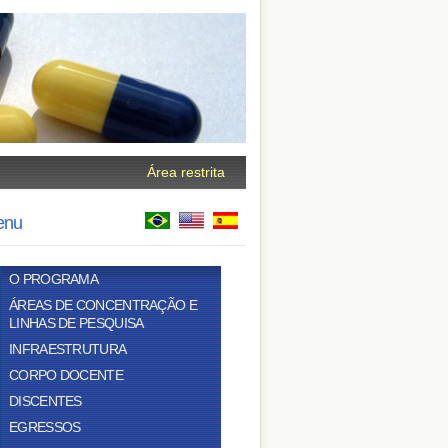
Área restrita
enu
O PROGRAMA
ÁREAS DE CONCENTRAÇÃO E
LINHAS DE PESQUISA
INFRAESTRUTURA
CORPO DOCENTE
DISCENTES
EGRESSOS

-----

**WORK ORDER**. Return, word for word, each line from the one that contains "INFRAESTRUTURA" through the end of the listing above.

**RESULT**.
INFRAESTRUTURA
CORPO DOCENTE
DISCENTES
EGRESSOS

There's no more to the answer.